Efgartigimod in Rheumatology: Evaluating Its Impact on Myositis and Sjogren’s Disease

Argenx has unveiled promising Phase 2 results for efgartigimod in both idiopathic inflammatory myopathies (IIM) and primary Sjögren’s disease, presented at the European Congress of Rheumatology (EULAR) 2025. These findings, alongside the U.S. FDA's Fast Track designation for efgartigimod in primary Sjögren’s, mark a significant advancement in targeted therapies for autoimmune diseases.

In the ALKIVIA study, a randomized, double-blind, placebo-controlled Phase 2/3 trial, efgartigimod demonstrated substantial improvements in muscle strength and physical function among patients with myositis, encompassing subtypes such as immune-mediated necrotizing myopathy, anti-synthetase syndrome, and dermatomyositis. Patients treated with efgartigimod achieved a mean Total Improvement Score (TIS) of 50.45, compared to 35.65 in the placebo group (P=0.0004). Notably, 79% of these patients experienced moderate improvement, and 34% achieved major improvement. The onset of minimal improvement was observed within 30 days, with moderate improvement by 16 weeks. The safety profile was favorable, with treatment-emergent adverse events comparable between the efgartigimod and placebo groups.

Dr. Hector Chinoy, a principal investigator of the ALKIVIA study and Professor of Rheumatology and Neuromuscular Disease at The University of Manchester, remarked, “Results from this study, the first of an FcRn inhibitor in myositis, demonstrate the potential of a transformative targeted treatment approach.”

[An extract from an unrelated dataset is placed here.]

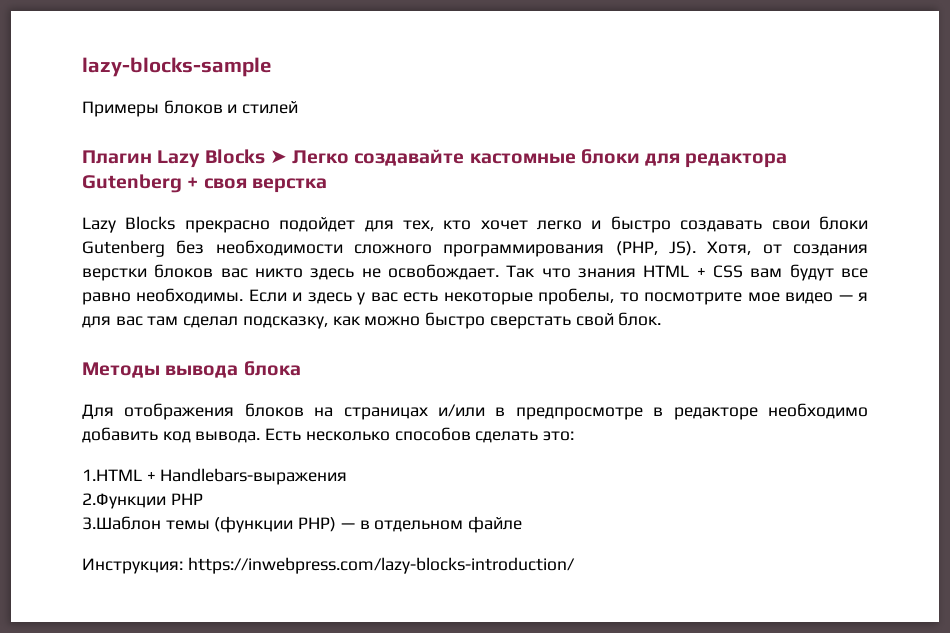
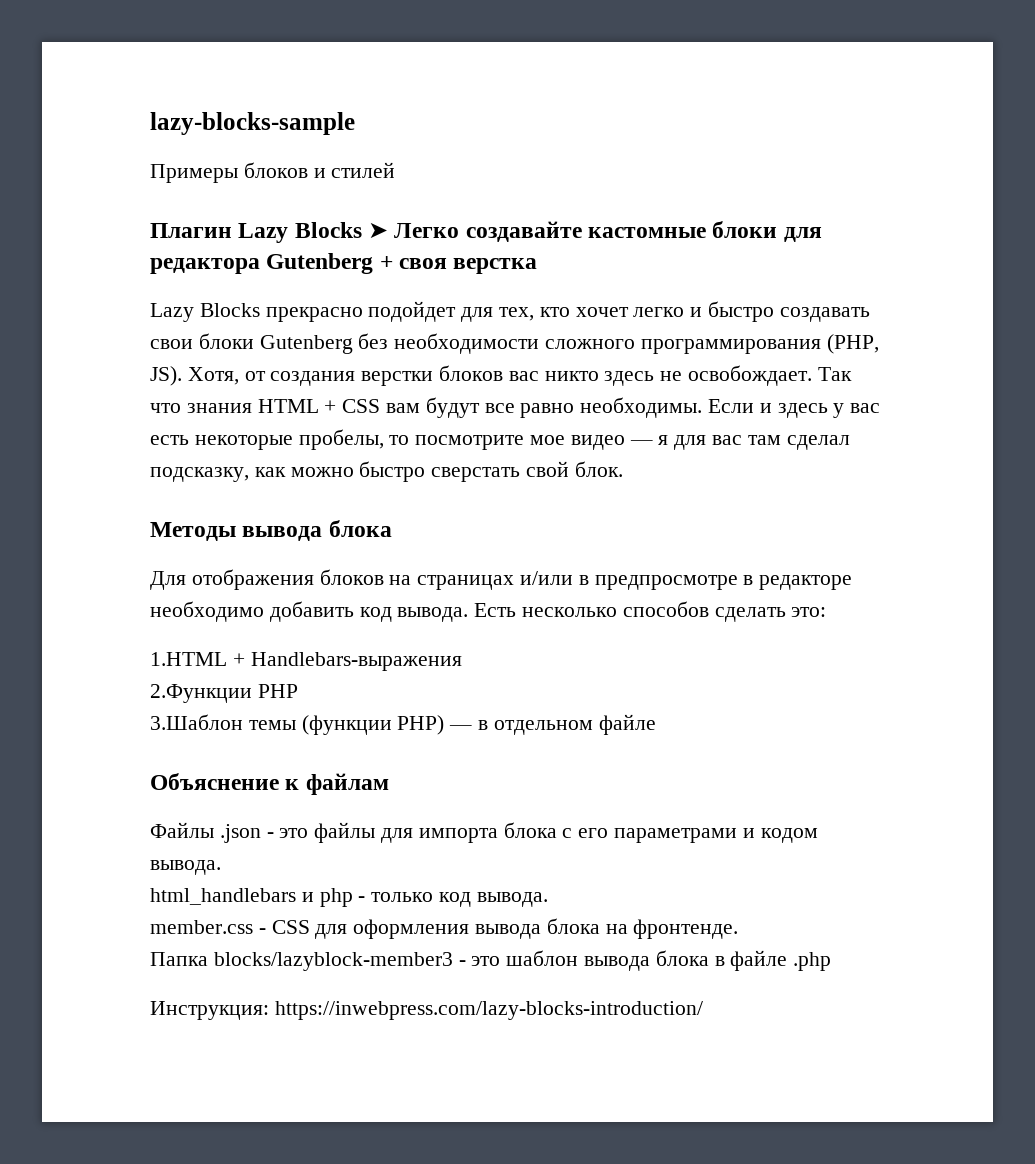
(523, 524) none -> [150,773,389,795] [150,822,818,843] [150,860,221,875] [150,888,548,907] [150,918,739,939] [150,950,832,971] // Объяснение к файлам // Файлы .json - это файлы для импорта блока с его параметрами и кодом вывода. // html_handlebars и php - только код вывода. // member.css - CSS для оформления вывода блока на фронтенде. // Папка blocks/lazyblock-member3 - это шаблон вывода блока в файле .php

In the RHO study, a Phase 2 proof-of-concept trial for primary Sjögren’s disease, efgartigimod achieved a 45.5% response rate on the Composite of Relevant Endpoints for Sjögren’s Syndrome (CRESS) at Week 24, significantly outperforming the 11.1% response in the placebo group. The treatment led to a rapid and sustained reduction in total IgG levels (~60% from Week 4 onwards) and notable decreases in disease-associated autoantibodies, including anti-Ro52 (-57% vs. +13% in placebo) and rheumatoid factor (-26.6% vs. -5.3%). Additionally, reductions in C1Q immune complexes were observed. Efgartigimod was well-tolerated, with no new safety signals identified.

These compelling results have led the FDA to grant Fast Track designation to efgartigimod for the treatment of primary Sjögren’s disease, acknowledging the urgent need for effective therapies in this area. Argenx is advancing to a Phase 3 trial, UNITY, to further evaluate the efficacy and safety of efgartigimod in patients with moderate to severe primary Sjögren’s disease .

Efgartigimod, marketed as Vyvgart, is an FcRn inhibitor that reduces pathogenic IgG antibodies by blocking their recycling, thereby lowering circulating levels. Its mechanism of action offers a targeted approach to treating autoimmune diseases by addressing the underlying pathophysiology rather than merely alleviating symptoms.

With ongoing Phase 3 studies in both myositis (ALKIVIA) and primary Sjögren’s disease (UNITY), Argenx is poised to potentially introduce a novel, precision therapy for patients with these challenging autoimmune conditions.